▶ [Data to process]
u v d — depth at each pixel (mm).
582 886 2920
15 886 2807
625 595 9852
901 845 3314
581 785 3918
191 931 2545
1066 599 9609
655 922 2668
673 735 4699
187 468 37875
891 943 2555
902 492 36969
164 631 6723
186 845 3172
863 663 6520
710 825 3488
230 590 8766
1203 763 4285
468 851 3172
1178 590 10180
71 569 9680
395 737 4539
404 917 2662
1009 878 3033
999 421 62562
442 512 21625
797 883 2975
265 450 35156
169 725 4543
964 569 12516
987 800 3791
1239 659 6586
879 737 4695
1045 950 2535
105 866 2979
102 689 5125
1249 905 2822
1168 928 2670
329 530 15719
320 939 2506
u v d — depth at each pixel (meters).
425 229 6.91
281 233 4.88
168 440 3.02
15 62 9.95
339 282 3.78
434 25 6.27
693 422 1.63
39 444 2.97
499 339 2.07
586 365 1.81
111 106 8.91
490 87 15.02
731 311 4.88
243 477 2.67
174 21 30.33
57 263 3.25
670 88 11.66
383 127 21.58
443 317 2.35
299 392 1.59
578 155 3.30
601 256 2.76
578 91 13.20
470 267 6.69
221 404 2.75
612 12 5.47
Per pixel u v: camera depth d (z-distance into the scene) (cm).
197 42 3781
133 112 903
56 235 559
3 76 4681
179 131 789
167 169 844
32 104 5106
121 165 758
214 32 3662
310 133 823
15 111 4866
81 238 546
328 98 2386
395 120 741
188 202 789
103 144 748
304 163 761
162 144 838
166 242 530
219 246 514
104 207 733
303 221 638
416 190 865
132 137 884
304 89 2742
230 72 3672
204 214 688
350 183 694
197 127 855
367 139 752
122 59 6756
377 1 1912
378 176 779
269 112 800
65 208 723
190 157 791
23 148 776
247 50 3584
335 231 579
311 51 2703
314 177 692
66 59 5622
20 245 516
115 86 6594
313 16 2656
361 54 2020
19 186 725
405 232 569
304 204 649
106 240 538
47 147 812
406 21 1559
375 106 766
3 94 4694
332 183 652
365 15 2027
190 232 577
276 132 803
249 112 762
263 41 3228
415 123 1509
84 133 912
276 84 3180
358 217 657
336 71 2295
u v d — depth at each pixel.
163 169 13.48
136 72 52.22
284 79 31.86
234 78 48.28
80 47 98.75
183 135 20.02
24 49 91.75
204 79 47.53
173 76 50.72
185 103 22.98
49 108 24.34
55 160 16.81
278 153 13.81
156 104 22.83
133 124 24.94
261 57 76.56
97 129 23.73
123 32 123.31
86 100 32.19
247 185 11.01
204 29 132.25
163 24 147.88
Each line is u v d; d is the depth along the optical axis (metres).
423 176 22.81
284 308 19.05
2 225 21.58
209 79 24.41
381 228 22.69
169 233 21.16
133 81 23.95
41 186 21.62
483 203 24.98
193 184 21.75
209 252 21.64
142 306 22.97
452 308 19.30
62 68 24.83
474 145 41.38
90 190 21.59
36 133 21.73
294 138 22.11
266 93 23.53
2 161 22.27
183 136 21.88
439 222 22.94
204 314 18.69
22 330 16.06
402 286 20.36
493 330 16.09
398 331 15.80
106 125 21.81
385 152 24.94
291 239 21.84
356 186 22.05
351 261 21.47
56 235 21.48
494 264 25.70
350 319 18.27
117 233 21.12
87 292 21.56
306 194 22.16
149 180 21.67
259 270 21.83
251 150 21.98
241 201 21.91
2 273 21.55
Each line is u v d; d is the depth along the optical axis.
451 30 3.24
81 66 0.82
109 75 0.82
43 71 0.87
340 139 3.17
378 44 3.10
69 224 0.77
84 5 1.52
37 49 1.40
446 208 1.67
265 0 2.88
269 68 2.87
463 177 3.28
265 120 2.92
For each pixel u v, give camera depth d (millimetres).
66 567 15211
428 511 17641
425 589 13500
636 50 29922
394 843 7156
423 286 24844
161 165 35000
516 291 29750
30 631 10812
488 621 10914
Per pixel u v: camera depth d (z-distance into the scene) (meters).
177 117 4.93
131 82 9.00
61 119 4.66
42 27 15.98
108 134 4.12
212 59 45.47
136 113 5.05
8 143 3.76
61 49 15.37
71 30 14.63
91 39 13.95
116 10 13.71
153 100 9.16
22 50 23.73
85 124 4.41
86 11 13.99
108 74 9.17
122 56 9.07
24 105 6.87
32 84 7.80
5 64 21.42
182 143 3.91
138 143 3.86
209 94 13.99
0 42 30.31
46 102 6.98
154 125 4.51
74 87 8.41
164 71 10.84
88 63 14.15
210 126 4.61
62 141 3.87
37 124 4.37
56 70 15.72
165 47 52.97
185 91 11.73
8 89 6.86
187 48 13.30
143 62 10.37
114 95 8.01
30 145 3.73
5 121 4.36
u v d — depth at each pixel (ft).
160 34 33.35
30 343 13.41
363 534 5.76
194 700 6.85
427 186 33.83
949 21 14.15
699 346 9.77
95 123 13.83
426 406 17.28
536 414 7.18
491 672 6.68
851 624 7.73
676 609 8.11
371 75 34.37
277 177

▶ [Your assignment] Everything from the line containing "61 119 4.66" through the line containing "363 534 5.76" in the material above should be retyped exactly, both ends included, and nothing more.

▶ [Result below]
61 119 4.66
42 27 15.98
108 134 4.12
212 59 45.47
136 113 5.05
8 143 3.76
61 49 15.37
71 30 14.63
91 39 13.95
116 10 13.71
153 100 9.16
22 50 23.73
85 124 4.41
86 11 13.99
108 74 9.17
122 56 9.07
24 105 6.87
32 84 7.80
5 64 21.42
182 143 3.91
138 143 3.86
209 94 13.99
0 42 30.31
46 102 6.98
154 125 4.51
74 87 8.41
164 71 10.84
88 63 14.15
210 126 4.61
62 141 3.87
37 124 4.37
56 70 15.72
165 47 52.97
185 91 11.73
8 89 6.86
187 48 13.30
143 62 10.37
114 95 8.01
30 145 3.73
5 121 4.36
u v d — depth at each pixel (ft).
160 34 33.35
30 343 13.41
363 534 5.76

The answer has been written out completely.